= Harry Woolf (historian) =

American historian (1923–2003)

Harry Woolf

Harry Woolf (August 12, 1923 – January 6, 2003) was an American educator and historian of science who served as provost of The Johns Hopkins University and was later the fifth Director of the Institute for Advanced Study.

Born in New York City, Woolf received his B.A. and M.A. degrees in 1948 and 1949 from the University of Chicago in mathematics, physics, and history. His Ph.D. in 1955 was from Cornell University in the history of science. Between 1953 and 1961, Woolf was a faculty member at Boston University, Brandeis University, and the University of Washington. In 1961 he moved to The Johns Hopkins University, where he was the Willis K. Shepard professor of the history of science, department chairman from 1961 to 1972, and finally provost (1972–1976).

Woolf's organizational talents caught the eye of the board of the Institute for Advanced Study, and he was appointed Director in 1976, succeeding Carl Kaysen and serving until 1987 when he was succeeded by Marvin L. Goldberger. During Woolf's term, the Institute grew significantly in both physical size and endowment, the latter growing from $51.7 million in 1975 to $187.9 million in 1987, the year that Woolf stepped down as Director.

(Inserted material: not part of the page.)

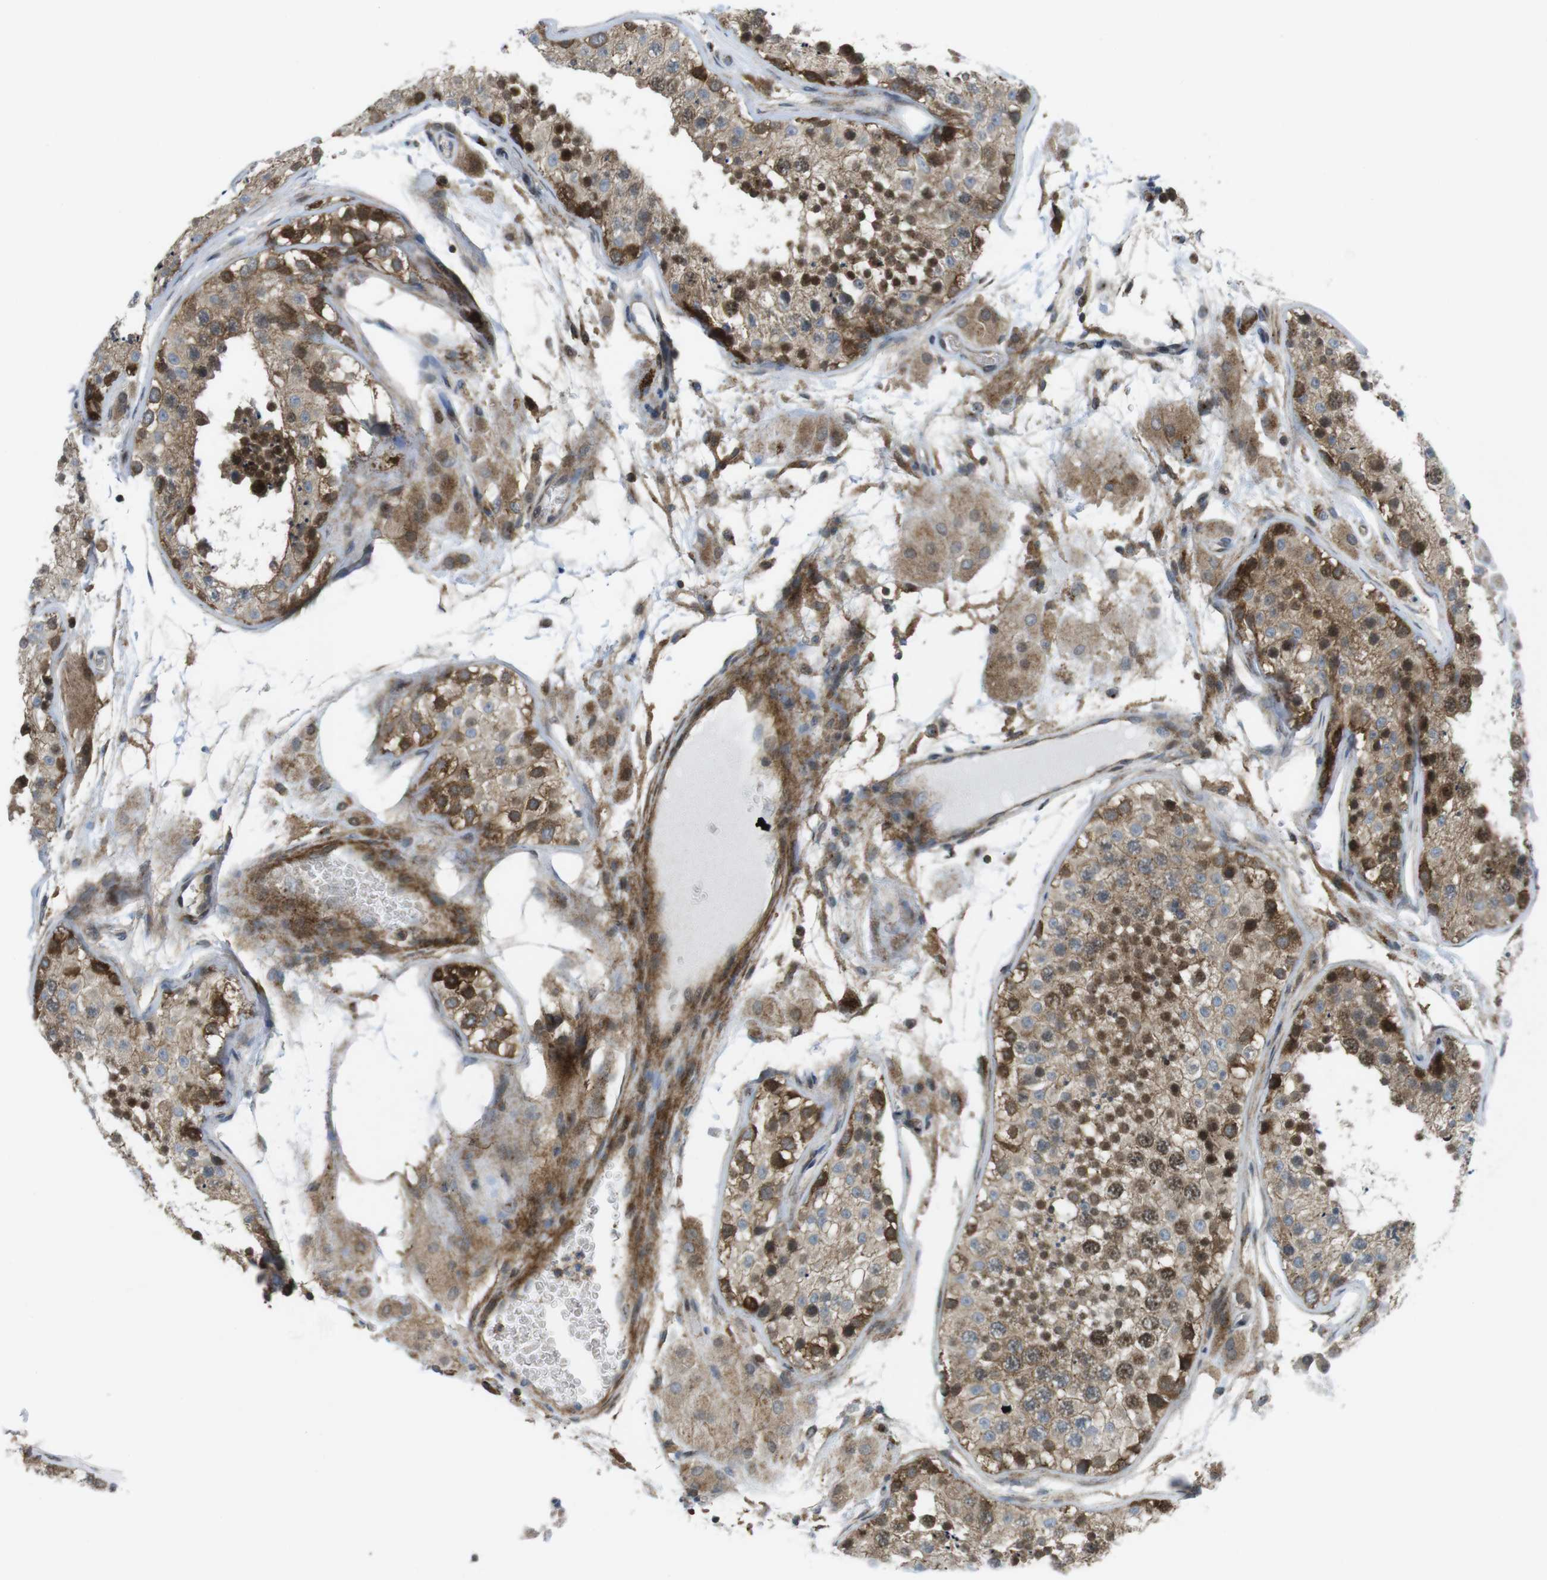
{"staining": {"intensity": "moderate", "quantity": "25%-75%", "location": "cytoplasmic/membranous,nuclear"}, "tissue": "testis", "cell_type": "Cells in seminiferous ducts", "image_type": "normal", "snomed": [{"axis": "morphology", "description": "Normal tissue, NOS"}, {"axis": "topography", "description": "Testis"}], "caption": "Immunohistochemical staining of unremarkable human testis reveals 25%-75% levels of moderate cytoplasmic/membranous,nuclear protein positivity in about 25%-75% of cells in seminiferous ducts.", "gene": "CUL7", "patient": {"sex": "male", "age": 26}}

Woolf was the author of The Transits of Venus: A Study of Eighteenth-Century Science (1959), and the editor of several journals and multiple monographs, including the sixteen-volume Dictionary of Scientific Biography (1964–1980). His awards and honors include the Alexander von Humboldt-Stiftung Medal in 1990, and fellowship in the American Philosophical Society and the American Academy of Arts and Sciences.